Extracted text:
Despite stopping selling them, banks did not cancel the policies they had already sold, and the FMA estimates insurers have been making $20 million in premiums each year from about 400,000 policies that have not been cancelled.
Communication from insurers and the banks that sold credit card insurance, and consumer understanding, was so poor people forgot they had it, and never submitted claims, the FMA found.
The regulator found some people thought they had no choice but to accept the insurance, if they wanted a credit card.
Some people carried on paying their premiums, even when they got so old many of the benefits of credit card insurance no longer applied to them.
Often, after a policyholder turned 65, the fine print of credit card insurance policies excluded them from making claims for being made redundant, bankrupt, or becoming disabled.
“Several participants told us they do not contact customers when such a milestone occurs,” said James Greig, the FMA’s director of supervision.
Insurers and banks systems were so poor, when policyholders died, their estates were not always contacted, avoiding claims. Sometimes premiums were charged to the credit cards of dead people.
“There were multiple failings we have seen in that space,” said Greig.
The FMA also found insurers failing to cancel policies even when policyholders got so old they could make no claims at all, or when they told their bank, or insurer, that they no longer wanted them.
When banks sold credit card insurance, card holders were given little to no help deciding whether it was suitable for them.
“This is unacceptable,” Greig said.
“New Zealanders should check if they have credit card repayment insurance and ask themselves whether they still need it,” he said.
Tough new laws due to come into force next year would require banks and insurers to ensure customers’ interests were prioritised, he said.
That would require banks and insurers to check each year whether credit card repayment insurance was suitable for each policyholder.
Banks and insurers could face legal action, he said.
“The issues uncovered in this review are concerning and the FMA’s inquiries remain ongoing,” he said.
Some insurers had set money aside to compensate customers.
“A number of the providers have got extensive remediation plans,” Greig said.
The biggest insurers in the market were Cigna (the insurer for ANZ, Kiwibank and BNZ policies), Westpac Life, AIA Life (the insurer for ASB policies), and Hallmark Life (the insurer for GEM cards).

Source information:
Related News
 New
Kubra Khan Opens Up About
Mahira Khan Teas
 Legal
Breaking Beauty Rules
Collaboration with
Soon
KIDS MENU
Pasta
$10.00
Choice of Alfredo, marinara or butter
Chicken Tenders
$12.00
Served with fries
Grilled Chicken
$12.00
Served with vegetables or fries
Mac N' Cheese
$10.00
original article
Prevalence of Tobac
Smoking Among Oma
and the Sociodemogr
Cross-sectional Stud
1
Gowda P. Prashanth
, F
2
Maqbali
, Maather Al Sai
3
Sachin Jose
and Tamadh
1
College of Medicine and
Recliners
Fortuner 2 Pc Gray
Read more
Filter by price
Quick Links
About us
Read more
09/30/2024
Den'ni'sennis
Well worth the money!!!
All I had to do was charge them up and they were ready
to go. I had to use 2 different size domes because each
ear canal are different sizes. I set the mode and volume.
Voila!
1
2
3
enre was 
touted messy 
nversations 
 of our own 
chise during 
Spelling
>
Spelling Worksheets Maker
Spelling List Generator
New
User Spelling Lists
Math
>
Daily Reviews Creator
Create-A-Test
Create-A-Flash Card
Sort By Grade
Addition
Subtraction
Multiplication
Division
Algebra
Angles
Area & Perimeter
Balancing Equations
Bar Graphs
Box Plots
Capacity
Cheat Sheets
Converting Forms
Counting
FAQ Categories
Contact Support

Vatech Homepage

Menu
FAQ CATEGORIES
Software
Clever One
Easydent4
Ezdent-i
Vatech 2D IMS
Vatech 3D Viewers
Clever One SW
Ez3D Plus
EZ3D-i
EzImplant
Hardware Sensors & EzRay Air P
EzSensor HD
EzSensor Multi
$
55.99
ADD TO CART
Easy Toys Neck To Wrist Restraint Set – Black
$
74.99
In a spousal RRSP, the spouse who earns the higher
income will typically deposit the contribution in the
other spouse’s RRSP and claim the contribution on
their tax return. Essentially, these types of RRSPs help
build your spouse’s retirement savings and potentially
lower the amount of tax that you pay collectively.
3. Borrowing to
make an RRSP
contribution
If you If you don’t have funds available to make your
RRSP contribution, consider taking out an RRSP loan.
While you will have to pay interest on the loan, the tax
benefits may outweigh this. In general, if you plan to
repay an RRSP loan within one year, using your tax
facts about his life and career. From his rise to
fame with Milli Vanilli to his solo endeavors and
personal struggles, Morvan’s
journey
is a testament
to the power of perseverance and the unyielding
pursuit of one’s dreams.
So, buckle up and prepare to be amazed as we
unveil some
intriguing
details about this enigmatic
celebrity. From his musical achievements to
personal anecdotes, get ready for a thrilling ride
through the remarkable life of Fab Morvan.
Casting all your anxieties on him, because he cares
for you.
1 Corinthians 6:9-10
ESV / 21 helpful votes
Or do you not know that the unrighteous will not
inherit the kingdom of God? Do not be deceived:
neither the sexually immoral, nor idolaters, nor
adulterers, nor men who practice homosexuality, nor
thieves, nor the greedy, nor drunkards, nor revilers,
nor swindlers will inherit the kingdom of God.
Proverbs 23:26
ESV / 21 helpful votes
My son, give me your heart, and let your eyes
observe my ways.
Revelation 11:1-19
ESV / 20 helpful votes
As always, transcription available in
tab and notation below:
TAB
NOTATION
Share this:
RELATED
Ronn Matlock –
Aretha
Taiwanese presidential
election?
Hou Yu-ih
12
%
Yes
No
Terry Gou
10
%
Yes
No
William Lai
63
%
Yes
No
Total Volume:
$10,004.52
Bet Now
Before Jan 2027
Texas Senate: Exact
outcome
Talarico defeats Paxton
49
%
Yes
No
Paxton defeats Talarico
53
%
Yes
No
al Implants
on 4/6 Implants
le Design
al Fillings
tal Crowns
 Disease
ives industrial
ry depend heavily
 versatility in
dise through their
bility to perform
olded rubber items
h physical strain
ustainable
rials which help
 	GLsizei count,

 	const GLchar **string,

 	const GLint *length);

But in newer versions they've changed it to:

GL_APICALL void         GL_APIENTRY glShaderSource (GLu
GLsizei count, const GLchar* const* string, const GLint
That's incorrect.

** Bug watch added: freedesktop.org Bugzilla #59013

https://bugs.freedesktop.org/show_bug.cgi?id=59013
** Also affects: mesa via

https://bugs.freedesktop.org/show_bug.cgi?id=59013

Your task: Continue the article on the FMA's review of credit card repayment insurance, starting after its final sentence.

Exercise response:
Cigna’s latest accounts show $9.3m set aside for compensation at the end of December, but do not specify what for.
Banks say they have made changes to the way their credit card insurance customers.
A Kiwibank spokeswoman said the bank now wrote to its policyholders every six months to check they understood their cover, and wanted to continue with it.
An ANZ spokeswoman said the bank had enhanced policies, dropped the price, and: “Where we find an issue, we go to some lengths to ensure we put customers right, and refunding premium as well as interest, any relevant fees, and additional compensation for the inconvenience.”
ANZ was fined $280,000 in March for misleading customers over credit card insurance, and in some instances double-charging them. ANZ stopped selling credit card repayment insurance in 2019.
Kiwibank was the last of the big five banks to stop selling credit card repayment insurance, ending sales in April.
ASB stopped selling the insurance in February 2018, shortly after its parent bank Commonwealth Bank of Australia paid A$10m (NZ$10.34m) in refunds to 65,000 students and unemployed people unable to claim on the redundancy cover portion of its policies.
BNZ stopped selling it in October 2018, a full year before its parent National Australia Bank settled a class action lawsuit for A$49.5m.
Westpac stopped selling credit card repayment insurance in 2019.
Hallmark Life, which provides loan repayment insurance to GEM credit cards, stopped selling loan protection insurance last year.